As irmãs Dolours Price e Marian Price foram recrutadas pelo IRA e se tornaram terroristas. Eram “consideradas as terroristas mais glamurosas da Europa”. As duas participaram de assaltos a bancos, disfarçadas de monjas, e posaram para “revistas elegantes”. As Price sequestraram e mataram pessoas e colocaram bombas em locais públicos. As “execuções” eram consideradas “justas”, pois os membros do IRA acreditavam, de certo modo, que eram a Justiça.
A história de Dolours Price (1950-2013) fascinou Keefe, que ficou sabendo sobre ela a partir de um obituário do jornal americano “New York Times”, de 2013. “Era o exemplo de uma jovem seduzida pela política radical, que se envolveu ao máximo com a violência. (…) Me interessava retratar pessoas comuns que decidem, de repente, empunhar uma arma. (…) As irmãs Price eram atraentes, carismáticas. As pessoas se recordam de seu sorriso fascinante. Eram icônicas, um pôster para os católicos republicanos, como Che Guevara. Elas o sabiam e, hoje em dia, estariam no Instagram.” Quando as coisas se acalmam, muitos dos radicais não sabem mais o que fazer — é como se tivessem se tornado párias da história. Quer dizer, ficaram “fora” da história. O tempo passou, mas permaneceram, de alguma maneira, prisioneiros do passado.
O título do livro “Não Diga Nada” deriva de um poema do irlandês Seamus Heaney (1939-2013), Prêmio Nobel de Literatura de 1995. O poema é sobre a lei de silêncio que imperava e ainda impera na Irlanda do Norte. “O livro trata, na realidade, de como digerimos nosso passado”, diz Keefe.
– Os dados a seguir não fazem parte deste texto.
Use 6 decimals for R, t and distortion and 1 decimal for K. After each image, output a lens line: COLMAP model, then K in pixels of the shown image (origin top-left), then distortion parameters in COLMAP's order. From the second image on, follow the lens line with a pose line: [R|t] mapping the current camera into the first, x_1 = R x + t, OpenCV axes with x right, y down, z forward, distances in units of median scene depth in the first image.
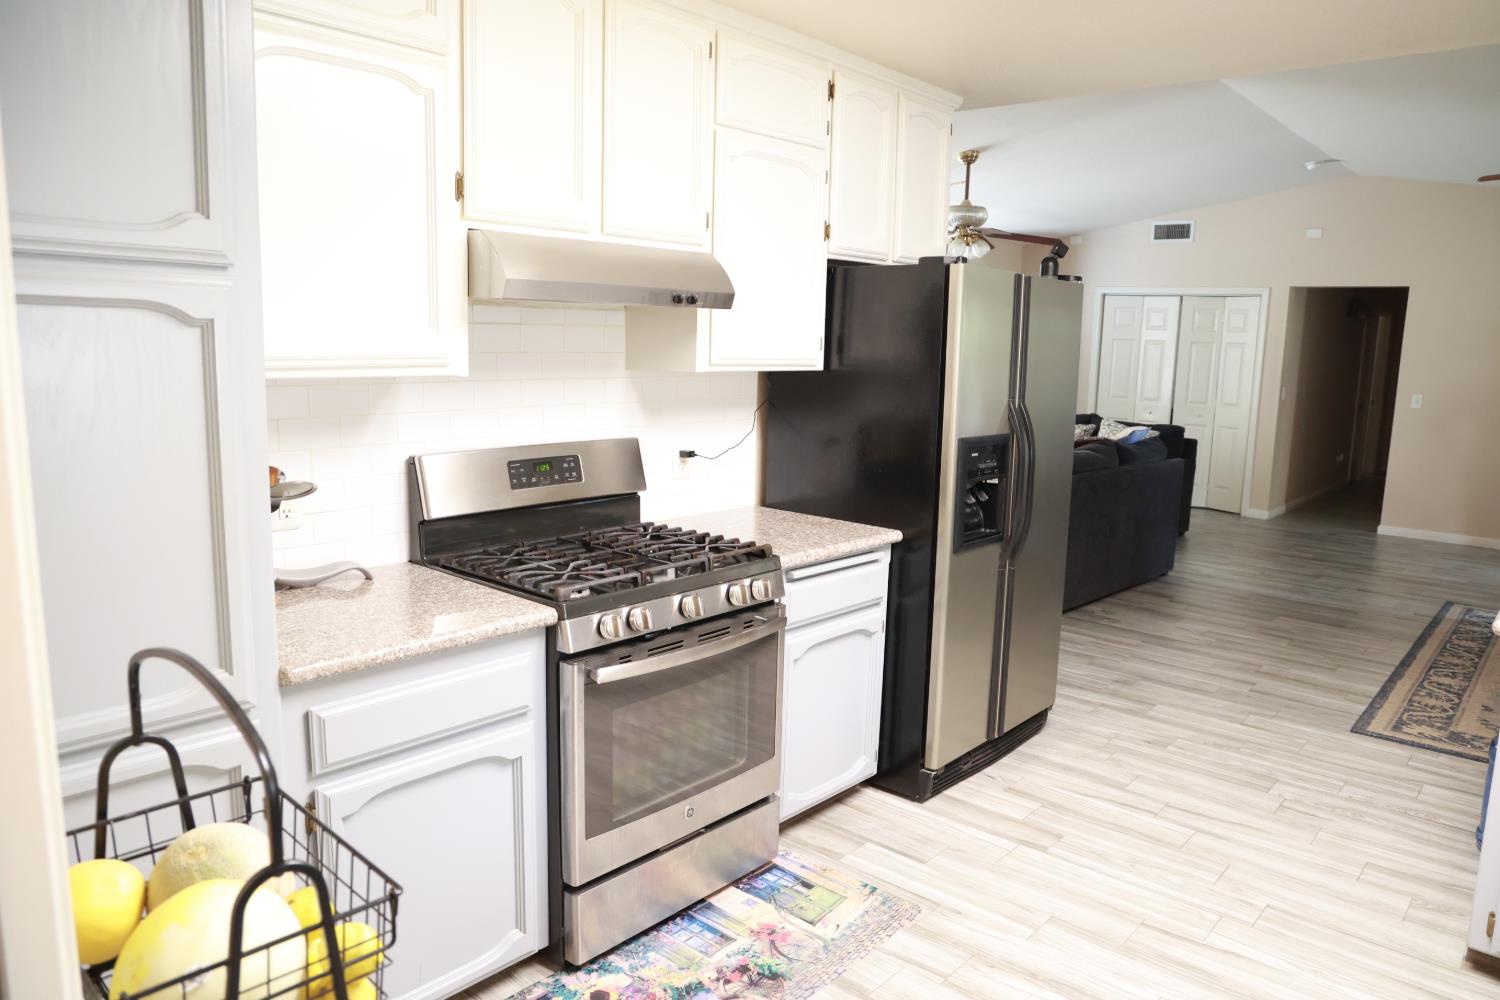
lens RADIAL K [[1022.1, 0, 750.0], [0, 1022.1, 500.0], [0, 0, 1]] dist [-0.091644, 0.044529]
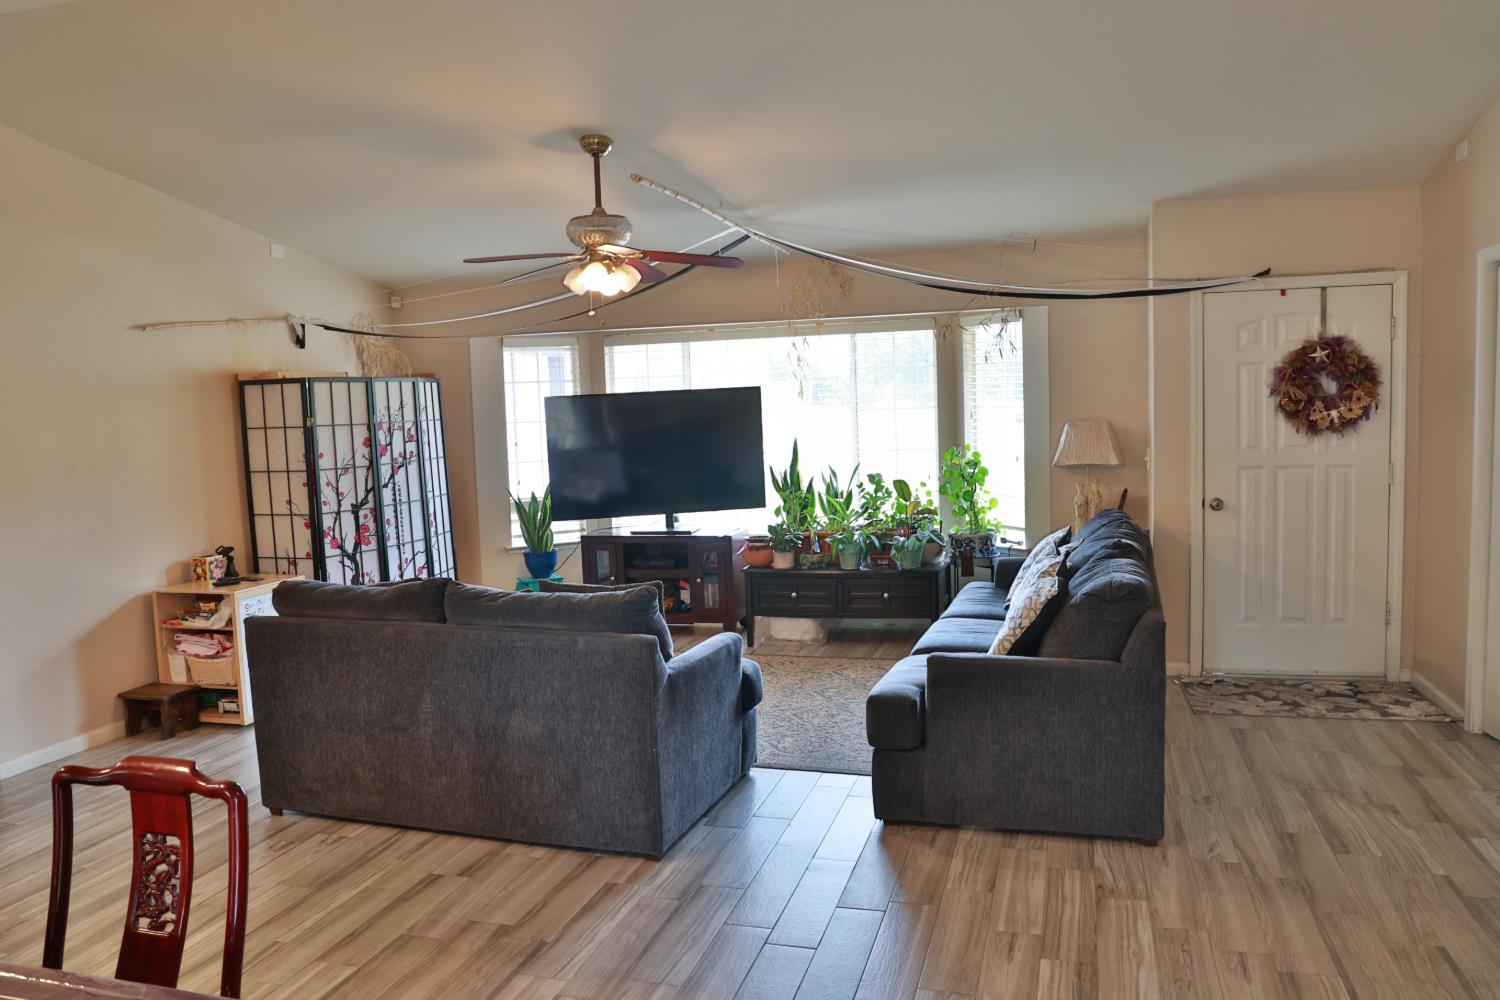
lens RADIAL K [[1102.5, 0, 750.0], [0, 1102.5, 500.0], [0, 0, 1]] dist [-0.105096, 0.106014]
pose [[0.427453, 0.041967, -0.903063, 1.460139], [-0.096954, 0.995289, 0.000361, -0.177193], [0.898824, 0.087401, 0.429508, 1.249707]]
O repórter frisa que, “nos anos mais” tensos, “a maioria da população da Irlanda não apoiava a violência” nem dos conterrâneos nem dos ingleses e de seus aliados locais. “Mas o Ulster [Irlanda do Norte] era uma sociedade muito dura, os católicos estavam sendo discriminados, não tinham bons empregos, não podiam ter acesso ao poder político, e isso gerou simpatia pela ‘causa’.”
Keefe buscou inspiração para contar a história do IRA, sobretudo na caracterização dos personagens e na elaboração da trama, na literatura de John Le Carré e Frederick Forsyth e em reportagens de Gabriel García Márquez (que foi repórter), como “Notícia de um Sequestro” (Record, 320 páginas, tradução de Eric Nepomuceno), e de Philip Gourevitch, “Gostaríamos de Informá-lo de que Amanhã Seremos Mortos com Nossas Famílias” (Companhia das Letras, 353 páginas, tradução de José Geraldo Couto). São “obras que mostram como aproximar-se literariamente da violência”, assinala o jornalista.
Companhia das Letras, Objetiva, Intrínseca e Record, para citar quatro editoras, devem ficar atentas ao premiado e elogiadíssimo livro de Keefe, um jornalista tido como rigoroso, notável e dono de um texto de escritor. “Não Diga Nada” foi considerado como o “melhor livro de 2019” pelos jornais “New York Times”, “Washington Post” e “The Times”. Portanto, editores patropis, mãos à obra.